┌─ Provided passage

Hi Anuj,

That's a very good question and I'd like to hear an answer from anyone who
can give a detailed answer, but in the mean time I'll try to give my two
cents.

First of all I think I'd rather split all the values into different
partition keys for two reasons:
1.- If you're sure you're accessing all data at the same time you'll be
able to parallelize the queries by hitting more nodes on your cluster
rather than creating a hotspot on the owner(s) of the data.
2.- It is a recommended good practice to keep partitions small enough.
Check if your partition would fit in the good practice by applying the
formulae from this video:
https://academy.datastax.com/courses/ds220-data-modeling/physical-partition-size

Cheers!

Carlos Alonso | Software Engineer | @calonso <https://twitter.com/calonso>

On 23 April 2016 at 20:25, Anuj Wadehra <anujw_2...@yahoo.co.in> wrote:

> Hi,
>
> Can anyone take this question?
>
> Thanks
> Anuj
>
> Sent from Yahoo Mail on Android
> <https://overview.mail.yahoo.com/mobile/?.src=Android>
>
> On Sat, 23 Apr, 2016 at 2:30 PM, Anuj Wadehra
> <anujw_2...@yahoo.co.in> wrote:
> I think I complicated the question..so I am trying to put the question
> crisply..
>
> We have a table defined with clustering key/column. We have  50000
> different clustering key values.
>
> If we want to fetch all 50000 rowd,Which query option would be faster and
> why?
>
> 1. Given a single primary key/partition key with 50000 clustering keys..we
> will page through the single partition 500 records at a time.Thus, we will
> do 50000/500=100 db hits but for same partition key.
>
> 2. Given 100 different primary keys with each primary key having just 500
> clustering key columns. Here also we will need 100 db hits but for
> different partitions.
>
>
> Basically I want to understand any optimizations built into CQL/Cassandra
> which make paging through a single partition more efficient than querying
> data from different partitions.
>
>
> Thanks
> Anuj
>
> Sent from Yahoo Mail on Android
> <https://overview.mail.yahoo.com/mobile/?.src=Android>
>
> On Fri, 22 Apr, 2016 at 8:27 PM, Anuj Wadehra
> <anujw_2...@yahoo.co.in> wrote:
> Hi,
>
> I have a wide row index table so that I can fetch all row keys
> corresponding to a column value.

└─

- _Request_
Please pick up the email thread on Cassandra partition paging where it stops and write what comes next.

┌─ Records

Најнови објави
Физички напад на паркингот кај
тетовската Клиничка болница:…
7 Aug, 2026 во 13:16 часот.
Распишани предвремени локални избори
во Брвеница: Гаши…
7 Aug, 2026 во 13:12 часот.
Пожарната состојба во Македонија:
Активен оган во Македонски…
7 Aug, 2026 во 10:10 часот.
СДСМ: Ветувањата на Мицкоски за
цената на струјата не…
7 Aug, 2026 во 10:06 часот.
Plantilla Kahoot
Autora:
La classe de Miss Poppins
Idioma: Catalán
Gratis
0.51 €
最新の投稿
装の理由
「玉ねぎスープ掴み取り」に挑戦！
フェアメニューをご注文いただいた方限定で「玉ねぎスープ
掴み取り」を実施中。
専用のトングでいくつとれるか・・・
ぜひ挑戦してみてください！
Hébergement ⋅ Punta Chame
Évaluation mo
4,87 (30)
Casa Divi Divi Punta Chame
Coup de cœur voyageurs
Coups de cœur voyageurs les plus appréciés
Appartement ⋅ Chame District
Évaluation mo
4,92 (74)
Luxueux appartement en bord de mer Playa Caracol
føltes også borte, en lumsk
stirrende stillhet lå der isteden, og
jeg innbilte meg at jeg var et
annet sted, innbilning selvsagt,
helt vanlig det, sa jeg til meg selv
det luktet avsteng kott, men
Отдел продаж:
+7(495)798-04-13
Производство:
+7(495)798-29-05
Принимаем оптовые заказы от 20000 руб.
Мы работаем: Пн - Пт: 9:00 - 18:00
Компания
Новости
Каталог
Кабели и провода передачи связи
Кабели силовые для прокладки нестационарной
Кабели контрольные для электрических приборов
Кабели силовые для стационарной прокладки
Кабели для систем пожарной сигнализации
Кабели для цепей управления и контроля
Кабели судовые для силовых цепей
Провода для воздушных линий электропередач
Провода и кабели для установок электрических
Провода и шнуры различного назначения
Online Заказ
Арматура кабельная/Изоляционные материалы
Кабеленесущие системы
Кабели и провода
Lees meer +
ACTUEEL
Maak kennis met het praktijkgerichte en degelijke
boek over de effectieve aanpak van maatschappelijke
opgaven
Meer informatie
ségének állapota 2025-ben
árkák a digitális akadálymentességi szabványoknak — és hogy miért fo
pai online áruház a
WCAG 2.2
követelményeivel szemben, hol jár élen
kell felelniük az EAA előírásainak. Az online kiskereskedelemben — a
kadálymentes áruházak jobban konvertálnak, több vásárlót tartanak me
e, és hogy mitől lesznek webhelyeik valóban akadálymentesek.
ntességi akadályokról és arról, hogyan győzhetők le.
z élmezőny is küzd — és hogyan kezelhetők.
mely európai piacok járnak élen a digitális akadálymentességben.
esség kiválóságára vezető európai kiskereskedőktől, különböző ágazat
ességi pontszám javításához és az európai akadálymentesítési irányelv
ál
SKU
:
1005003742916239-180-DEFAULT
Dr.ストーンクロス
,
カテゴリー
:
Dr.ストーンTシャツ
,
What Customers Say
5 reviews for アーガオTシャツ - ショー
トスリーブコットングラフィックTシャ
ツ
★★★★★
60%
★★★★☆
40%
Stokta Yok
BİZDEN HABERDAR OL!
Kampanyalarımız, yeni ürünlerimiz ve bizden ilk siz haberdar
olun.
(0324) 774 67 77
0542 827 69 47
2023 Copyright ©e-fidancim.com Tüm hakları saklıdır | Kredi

└─

- _Answer below_
>
> Row of index_table will look like:
>
> ColValue1:bucket1 >> rowkey1, rowkey2.. rowkeyn
> ......
> ColValue1:bucketn>> rowkey1, rowkey2.. rowkeyn
>
> We will have buckets to avoid hotspots. Row keys of main table are random
> numbers and we will never do column slice like:
>
> Select * from index_table where key=xxx and
> Col > rowkey1 and col < rowkey10
>
> Also, we will ALWAYS fetch all data for a given value of index column.
> Thus all buckets havr to be read.
>
> Each index column value can map to thousands-millions of row keys in main
> table.
>
> Based on our use case, there are two design choices in front of me:
>
> 1. Have large number of buckets/rows for an index column value and have
> lesser data ( around few thousands) in each row.
>
> Thus, every time we want to fetch all row keys for an index col value, we
> will query more rows and for each row we will have to page through data 500
> records at a time.
>
> 2. Have fewer buckets/rows for an index column value.
>
> Every time we want to fetch all row keys for an index col value, we will
> query data less numner of wider rows and then page through each wide row
> reading 500 columns at a time.
>
>
> Which approach is more efficient?
>
>  Approach1: More number of rows with less data in each row.
>
>
> OR
>
> Approach 2: less number of  rows with more data in each row
>
>
> Either ways,  we are fetching only 500 records at a time in a query. Even
> in approach 2 (wider rows) , we can query only small data of 500 at a time.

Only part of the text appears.